▶ [What you need to do] Extract the lines from the first one in the records below through the line containing "2018,Grundig, PressDay", keeping both ends and leaving out any pictures.
────
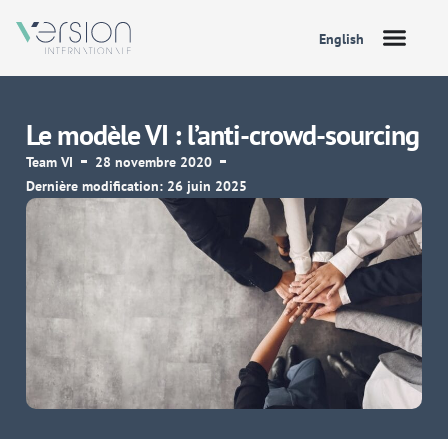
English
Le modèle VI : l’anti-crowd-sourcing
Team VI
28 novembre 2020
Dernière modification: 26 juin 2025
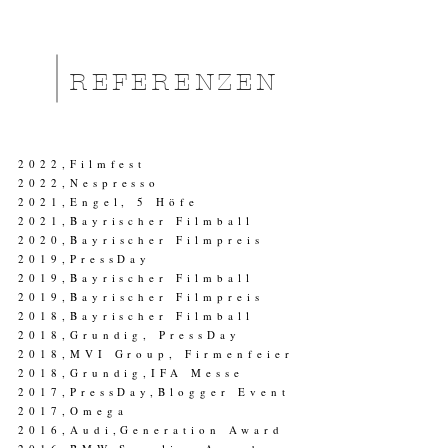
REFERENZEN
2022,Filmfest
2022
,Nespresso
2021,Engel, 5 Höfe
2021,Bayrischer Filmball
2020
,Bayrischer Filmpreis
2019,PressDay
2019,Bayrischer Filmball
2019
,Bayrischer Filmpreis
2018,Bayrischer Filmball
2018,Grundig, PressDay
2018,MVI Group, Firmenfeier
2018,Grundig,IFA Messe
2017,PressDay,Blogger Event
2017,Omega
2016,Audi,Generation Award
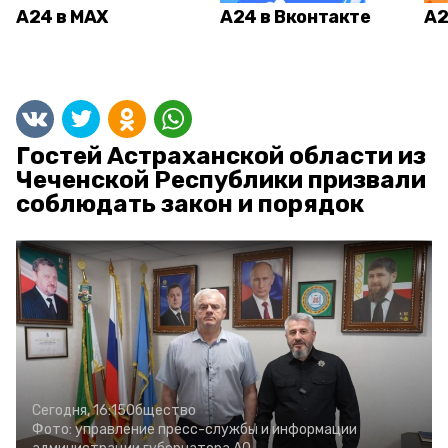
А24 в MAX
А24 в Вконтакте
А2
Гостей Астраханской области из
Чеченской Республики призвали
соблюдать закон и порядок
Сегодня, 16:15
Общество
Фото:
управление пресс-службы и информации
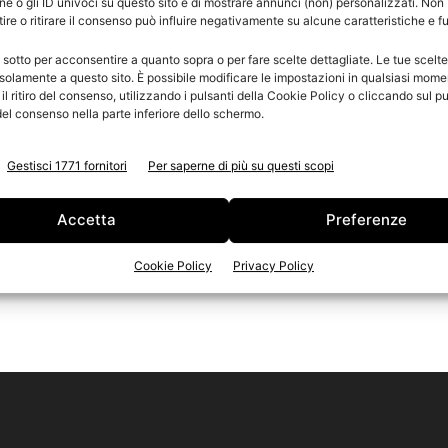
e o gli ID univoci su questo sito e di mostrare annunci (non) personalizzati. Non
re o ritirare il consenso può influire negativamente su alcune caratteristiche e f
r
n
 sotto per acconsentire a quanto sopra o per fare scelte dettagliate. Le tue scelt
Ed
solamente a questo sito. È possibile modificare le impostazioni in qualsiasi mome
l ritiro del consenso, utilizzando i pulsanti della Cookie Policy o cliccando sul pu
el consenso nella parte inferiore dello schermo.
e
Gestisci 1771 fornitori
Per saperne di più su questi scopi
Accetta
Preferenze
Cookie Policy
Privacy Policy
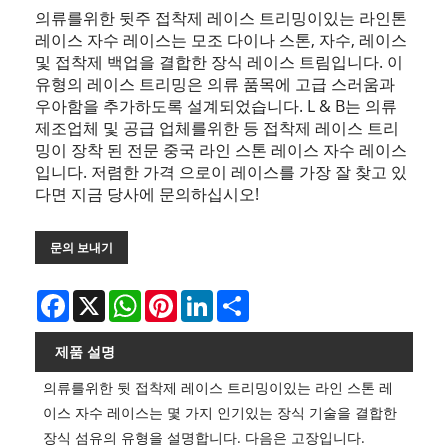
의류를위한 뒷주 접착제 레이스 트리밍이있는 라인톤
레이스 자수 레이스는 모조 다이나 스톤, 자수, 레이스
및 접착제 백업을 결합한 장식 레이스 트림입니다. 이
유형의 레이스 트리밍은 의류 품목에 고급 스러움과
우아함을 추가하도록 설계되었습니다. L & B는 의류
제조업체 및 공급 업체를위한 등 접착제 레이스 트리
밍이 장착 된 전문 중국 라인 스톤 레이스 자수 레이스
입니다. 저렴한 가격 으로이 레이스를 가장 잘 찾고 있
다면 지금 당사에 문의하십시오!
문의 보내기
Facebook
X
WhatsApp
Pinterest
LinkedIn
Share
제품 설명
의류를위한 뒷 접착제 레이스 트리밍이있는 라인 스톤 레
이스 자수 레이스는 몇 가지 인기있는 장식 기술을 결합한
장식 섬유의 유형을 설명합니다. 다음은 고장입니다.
────
▶ [Response for this exercise]
English
Le modèle VI : l’anti-crowd-sourcing
Team VI
28 novembre 2020
Dernière modification: 26 juin 2025
REFERENZEN
2022,Filmfest
2022
,Nespresso
2021,Engel, 5 Höfe
2021,Bayrischer Filmball
2020
,Bayrischer Filmpreis
2019,PressDay
2019,Bayrischer Filmball
2019
,Bayrischer Filmpreis
2018,Bayrischer Filmball
2018,Grundig, PressDay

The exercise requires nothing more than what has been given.